Task details:
Reproduce the material from its first line through the line containing "with me: ismetalp98@outlook.com", including both of those lines.

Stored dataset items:
——

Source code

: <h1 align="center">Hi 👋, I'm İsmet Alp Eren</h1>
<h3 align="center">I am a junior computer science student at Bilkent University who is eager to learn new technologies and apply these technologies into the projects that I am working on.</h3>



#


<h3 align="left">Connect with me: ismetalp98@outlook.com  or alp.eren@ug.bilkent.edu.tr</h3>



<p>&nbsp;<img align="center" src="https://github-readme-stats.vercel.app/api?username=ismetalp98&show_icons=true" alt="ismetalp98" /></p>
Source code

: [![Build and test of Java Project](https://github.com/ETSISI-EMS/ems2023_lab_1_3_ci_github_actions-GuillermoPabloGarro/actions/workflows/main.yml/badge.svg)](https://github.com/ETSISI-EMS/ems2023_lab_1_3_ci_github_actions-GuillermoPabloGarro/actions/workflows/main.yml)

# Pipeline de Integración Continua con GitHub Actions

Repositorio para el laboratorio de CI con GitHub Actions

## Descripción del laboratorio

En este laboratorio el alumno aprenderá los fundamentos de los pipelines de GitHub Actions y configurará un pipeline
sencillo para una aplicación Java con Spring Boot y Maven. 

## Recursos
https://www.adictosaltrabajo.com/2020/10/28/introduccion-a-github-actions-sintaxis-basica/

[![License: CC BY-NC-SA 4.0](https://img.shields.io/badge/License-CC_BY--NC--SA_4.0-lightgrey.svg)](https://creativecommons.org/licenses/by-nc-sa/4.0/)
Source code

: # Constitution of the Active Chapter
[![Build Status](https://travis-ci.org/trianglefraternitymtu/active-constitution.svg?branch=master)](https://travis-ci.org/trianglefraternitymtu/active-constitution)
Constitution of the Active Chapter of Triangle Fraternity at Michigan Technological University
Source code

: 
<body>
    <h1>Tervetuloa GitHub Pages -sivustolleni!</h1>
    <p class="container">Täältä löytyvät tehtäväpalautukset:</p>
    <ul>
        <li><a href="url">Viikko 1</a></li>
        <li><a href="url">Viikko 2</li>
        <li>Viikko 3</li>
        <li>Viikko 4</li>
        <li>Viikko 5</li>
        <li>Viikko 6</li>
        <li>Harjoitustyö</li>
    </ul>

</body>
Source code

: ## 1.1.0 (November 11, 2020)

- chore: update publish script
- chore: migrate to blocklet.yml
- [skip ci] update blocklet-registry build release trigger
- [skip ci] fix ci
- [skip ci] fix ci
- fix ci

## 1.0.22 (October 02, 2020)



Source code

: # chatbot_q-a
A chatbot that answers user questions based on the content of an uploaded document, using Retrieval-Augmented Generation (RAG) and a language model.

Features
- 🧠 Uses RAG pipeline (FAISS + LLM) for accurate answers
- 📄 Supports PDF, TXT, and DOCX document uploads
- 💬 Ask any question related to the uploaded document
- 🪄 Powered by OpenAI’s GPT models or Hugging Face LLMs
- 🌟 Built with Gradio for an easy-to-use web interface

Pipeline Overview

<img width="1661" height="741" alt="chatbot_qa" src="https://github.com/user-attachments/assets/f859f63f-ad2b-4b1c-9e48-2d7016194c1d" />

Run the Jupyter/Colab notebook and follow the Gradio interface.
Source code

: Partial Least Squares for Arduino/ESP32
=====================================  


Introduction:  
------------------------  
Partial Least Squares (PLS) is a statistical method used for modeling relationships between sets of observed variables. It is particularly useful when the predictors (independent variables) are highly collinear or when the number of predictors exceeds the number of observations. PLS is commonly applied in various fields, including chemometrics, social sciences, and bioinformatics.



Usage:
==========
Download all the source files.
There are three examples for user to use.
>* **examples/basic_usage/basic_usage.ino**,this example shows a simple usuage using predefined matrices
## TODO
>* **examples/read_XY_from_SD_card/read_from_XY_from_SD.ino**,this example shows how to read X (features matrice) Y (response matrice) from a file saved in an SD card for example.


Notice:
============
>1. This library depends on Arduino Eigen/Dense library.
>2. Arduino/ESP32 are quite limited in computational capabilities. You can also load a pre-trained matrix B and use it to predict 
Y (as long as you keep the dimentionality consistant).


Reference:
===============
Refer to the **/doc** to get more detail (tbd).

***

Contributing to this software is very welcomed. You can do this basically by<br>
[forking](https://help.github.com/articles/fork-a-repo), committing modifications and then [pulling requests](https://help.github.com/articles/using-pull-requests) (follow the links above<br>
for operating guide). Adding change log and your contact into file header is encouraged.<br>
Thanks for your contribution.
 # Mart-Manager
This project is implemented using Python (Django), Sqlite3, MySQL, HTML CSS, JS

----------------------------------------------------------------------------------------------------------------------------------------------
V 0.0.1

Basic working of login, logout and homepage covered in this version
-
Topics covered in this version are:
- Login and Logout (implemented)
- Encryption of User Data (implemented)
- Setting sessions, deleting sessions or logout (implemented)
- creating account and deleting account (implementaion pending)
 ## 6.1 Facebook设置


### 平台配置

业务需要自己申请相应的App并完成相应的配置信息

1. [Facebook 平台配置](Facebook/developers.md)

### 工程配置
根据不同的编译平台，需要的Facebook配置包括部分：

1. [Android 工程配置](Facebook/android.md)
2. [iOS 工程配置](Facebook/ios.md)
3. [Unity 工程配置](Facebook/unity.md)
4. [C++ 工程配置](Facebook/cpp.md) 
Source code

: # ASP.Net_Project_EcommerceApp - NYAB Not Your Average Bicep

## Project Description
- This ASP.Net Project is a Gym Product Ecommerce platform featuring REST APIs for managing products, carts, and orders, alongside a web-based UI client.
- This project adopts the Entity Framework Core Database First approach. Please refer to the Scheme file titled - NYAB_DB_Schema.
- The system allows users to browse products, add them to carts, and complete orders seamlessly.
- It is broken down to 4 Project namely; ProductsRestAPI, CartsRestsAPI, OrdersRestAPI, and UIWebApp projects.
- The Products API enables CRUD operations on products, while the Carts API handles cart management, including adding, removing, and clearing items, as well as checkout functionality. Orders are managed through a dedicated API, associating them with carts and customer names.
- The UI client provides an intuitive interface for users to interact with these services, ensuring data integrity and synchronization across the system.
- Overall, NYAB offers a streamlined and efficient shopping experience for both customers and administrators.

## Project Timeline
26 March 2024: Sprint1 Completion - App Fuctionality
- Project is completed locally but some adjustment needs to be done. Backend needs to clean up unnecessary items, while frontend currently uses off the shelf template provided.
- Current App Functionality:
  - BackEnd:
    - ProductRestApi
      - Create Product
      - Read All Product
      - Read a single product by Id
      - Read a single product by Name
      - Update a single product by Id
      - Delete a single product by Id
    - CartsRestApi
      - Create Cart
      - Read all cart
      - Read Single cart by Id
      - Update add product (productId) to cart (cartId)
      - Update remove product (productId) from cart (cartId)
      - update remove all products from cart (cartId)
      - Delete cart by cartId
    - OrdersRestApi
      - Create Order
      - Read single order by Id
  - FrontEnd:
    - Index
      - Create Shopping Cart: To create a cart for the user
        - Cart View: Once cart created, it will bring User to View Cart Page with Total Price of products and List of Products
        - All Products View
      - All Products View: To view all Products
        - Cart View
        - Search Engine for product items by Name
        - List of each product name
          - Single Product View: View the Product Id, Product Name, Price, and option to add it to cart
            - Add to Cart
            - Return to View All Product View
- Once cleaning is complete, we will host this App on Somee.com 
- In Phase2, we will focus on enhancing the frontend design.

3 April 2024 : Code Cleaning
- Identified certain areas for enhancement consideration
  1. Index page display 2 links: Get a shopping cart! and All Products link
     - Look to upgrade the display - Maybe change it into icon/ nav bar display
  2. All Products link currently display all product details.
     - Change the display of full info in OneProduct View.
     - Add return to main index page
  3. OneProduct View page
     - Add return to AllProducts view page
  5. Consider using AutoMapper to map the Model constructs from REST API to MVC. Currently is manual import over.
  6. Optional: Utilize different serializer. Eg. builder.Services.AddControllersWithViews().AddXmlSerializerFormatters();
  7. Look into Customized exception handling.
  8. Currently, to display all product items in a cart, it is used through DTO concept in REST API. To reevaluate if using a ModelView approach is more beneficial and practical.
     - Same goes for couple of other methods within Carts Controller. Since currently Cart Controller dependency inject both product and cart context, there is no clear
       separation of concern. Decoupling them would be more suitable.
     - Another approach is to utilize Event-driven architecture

——

Output for this task:
Source code

: <h1 align="center">Hi 👋, I'm İsmet Alp Eren</h1>
<h3 align="center">I am a junior computer science student at Bilkent University who is eager to learn new technologies and apply these technologies into the projects that I am working on.</h3>



#


<h3 align="left">Connect with me: ismetalp98@outlook.com  or alp.eren@ug.bilkent.edu.tr</h3>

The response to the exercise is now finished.